There’s nothing more terrifying than a clock. For we mortals, the mere passage of time is a memento mori like no other. Yet, in the end, we may hope that the lifting of the veil of this world reveals something vastly more beautiful.
The heartache which time causes in the parents of small children is that, with each passing year, some small innocence passes away too. There is always consolation in the growing capabilities of the child, and their enthusiasm for greater responsibilities and new adventures in life, or for learning new skills. Yet innocence is the one thing that cannot be learned, only lost. Nor can it ever be recovered.
The other day, I was visiting a beautiful garden with the older children. The lady at the ticket desk kindly asked if the kids would like a kids’ map, so they could follow the fairy trail, and find all the fairy doors. I gave them an enquiring look, but my daughter frowned and said, rather sharply, “no dad, that’s only for little kids!” I understood, of course; but my heart also sank at the knowledge that our walk around the garden would be less magical than before, when every rustling leaf would send their hearts soaring with mysterious possibilities.
I often advise my kids not to try to grow up too fast, but to enjoy just being kids. Perhaps living in the countryside can help kids to stay innocent for longer. City kids tend to be more streetwise. They sometimes pick up knowledge beyond their years, or an air of cynicism, much earlier in life. When I ask other parents in our rural area why they chose to raise their kids in the countryside, they regularly say things like, “they’ll stay children for longer here”.
That may well be true, although there are downsides to country life too. The older kids would love to be able to go out their door and just hang out with friends, but distance makes that impossible out in the sticks.
The idea that we parents are protecting innocence is an illusion, we are merely providing palliative care for it.
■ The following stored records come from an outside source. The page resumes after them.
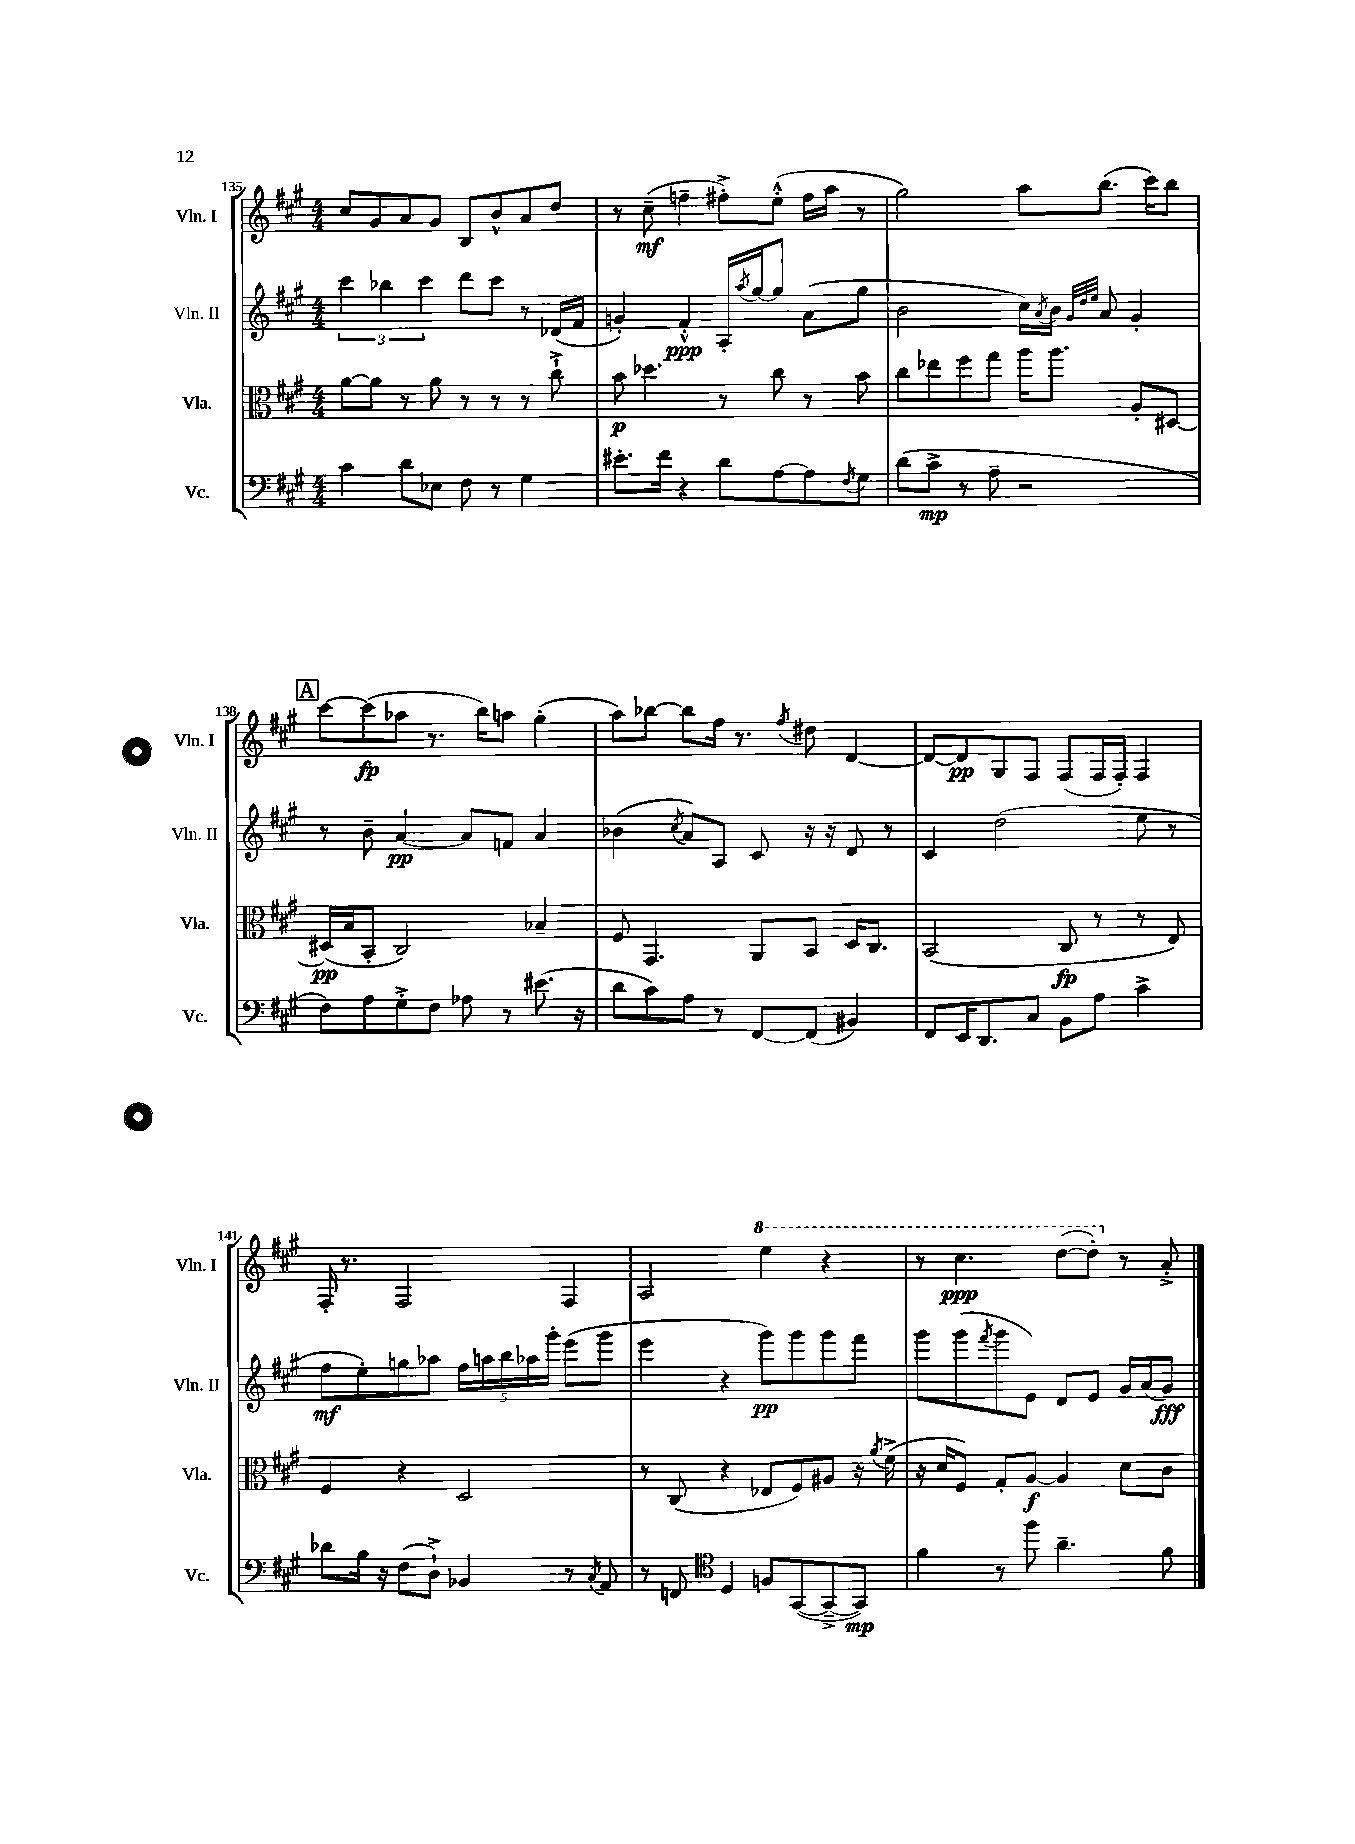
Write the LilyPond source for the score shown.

<<
\new StaffGroup <<
\new Staff = "s0" \with { instrumentName = "Vln. I" shortInstrumentName = "Vln. I" } {
    \clef treble \key a \major \numericTimeSignature \time 4/4
    cis''8 gis'8 a'8 gis'8 b8 b'8-^ a'8 d''8 |
    r8 cis''8--\mf( f''4-- fis''8-.->) e''8-.-^( fis''16 a''16 r8 |
    gis''2) a''8 b''8.( cis'''16) b''8 |
    \mark \markup { \box "A" } cis'''8~ cis'''8\fp( aes''8 r8. b''16) a''8 gis''4-.( |
    a''8) bes''8~ bes''8 fis''16 r8. \acciaccatura { fis''8 } dis''8 d'4~ |
    d'8~ d'8\pp gis8 fis8 fis8( fis16 fis16-.) fis4 |
    fis16-. r8. fis2 fis4 |
    a2 \ottava #1 e'''4 r4 |
    r8 cis'''4.\ppp d'''8~( d'''8-.) \ottava #0 r8 a'8-.-> \bar "|." |
}
\new Staff = "s1" \with { instrumentName = "Vln. II" shortInstrumentName = "Vln. II" } {
    \clef treble \key a \major \numericTimeSignature \time 4/4
    \tuplet 3/2 { cis'''4 bes''4 cis'''4 } d'''8 cis'''8 r8 des'16( fis'16 |
    g'4-.) fis'4-.-^\ppp a16-. \acciaccatura { a''8 } gis''16~ gis''8 a'8( gis''8 |
    b'2 cis''16) \acciaccatura { a'8 } b'16 \grace { gis'32 d''32 e''32 } a'8 gis'4-. |
    \mark \markup { \box "A" } r8 b'8-- a'4~\pp a'8 f'8 a'4 |
    bes'4( \acciaccatura { cis''8 } a'8) a8 cis'8 r16 r16 d'8 r8 |
    cis'4 d''2( e''8 r8 |
    fis''8\mf e''8-.) g''8 aes''8 \tuplet 5/4 { fis''16 a''16 b''16 aes''16 gis'''16-. } e'''8( gis'''8 |
    e'''4 r4 gis'''8\pp) gis'''8 gis'''8 fis'''8 |
    gis'''8 gis'''8( \acciaccatura { fis'''8 } gis'''8 e'8) d'8 e'8 gis'16 a'16( gis'8\fff) \bar "|." |
}
\new Staff = "s2" \with { instrumentName = "Vla." shortInstrumentName = "Vla." } {
    \clef alto \key a \major \numericTimeSignature \time 4/4
    a'8~ a'8 r8 a'8 r8 r8 r8 cis''8-!-> |
    b'8\p des''4. r8 cis''8 r8 b'8 |
    cis''8 ees''8 fis''8 gis''8 a''16 a''8. a8-. dis8~ |
    \mark \markup { \box "A" } dis16\pp( b16 b,8-. cis2) bes4-- |
    fis8 gis,4. a,8 b,8 d16 cis8. |
    b,2( cis8\fp r8 r8 e8) |
    fis4 r4 d2 |
    r8 cis8( r4 ees8 fis8) ais8 r16 \acciaccatura { a'8 } fis'16->( |
    r16 d'16 fis8) gis8-. a8~\f a4 d'8 cis'8 \bar "|." |
}
\new Staff = "s3" \with { instrumentName = "Vc." shortInstrumentName = "Vc." } {
    \clef bass \key a \major \numericTimeSignature \time 4/4
    cis'4 d'8 ees8 fis8 r8 gis4 |
    eis'8.-. fis'16 r4 d'8 a8~ a8 \acciaccatura { fis8 } gis8 |
    d'8( cis'8->\mp r8 a8-- r2 |
    \mark \markup { \box "A" } fis8) a8 gis8-.-> fis8 aes8 r8 eis'8.( r16 |
    d'8 cis'8) a8 r8 fis,8~ fis,8( bis,4) |
    fis,8 e,16 d,8. cis8 b,8 a8 cis'4-> |
    des'8 b16 r16 fis8( d8-!->) bes,4 r8 \acciaccatura { cis8 } a,8 |
    r8 f,8 \clef tenor d4 f8 gis,8~( gis,8~---> gis,8\mp) |
    fis'4 r8 fis''8 a'4.-- fis'8 \bar "|." |
}
>>
>>
\layout { \context { \Score currentBarNumber = #135 } }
Our purpose is to give innocence a comfortable and timely death. Indeed, an essential part of preparing children for life is helping them to understand its dangers, which involves depriving them of innocence. Sadly, kids need to be told about stranger danger, and the dangers of getting flattened by a car, but these things can be done in ways that are age-appropriate.
To alleviate their curiosity, we have explained to the older kids that one reason we lock the doors at night is because of the relatively rare possibility of burglars. For now, however, we can let them think of burglars as the silly characters seen in the Home Alone movies. We can still inculcate a generally positive view of humanity and life. Yet, in the end, they will come to know of the evil in the world, and that there are baddies who are far from cartoonish.
As the clock ticks inexorably down on innocence, the only defence left is the beautiful memories we can create, of happiness, nature and love during their time of innocence. Memories survive time’s ravages, living on, ever fragile – a fragment of time caught in the mind of the one who remembers.
When I look through the photographs of the children’s childhoods, I can feel some satisfaction that we have accomplished something important as parents. Even as their memories fade, there is a lasting visual legacy. High definition proof of their happy innocence, and all the fun and joy of a childhood spent suffused in the love of friends and family. Let that love stay with them, and keep them strong, so they may go happily out into a world that grows stranger by the day.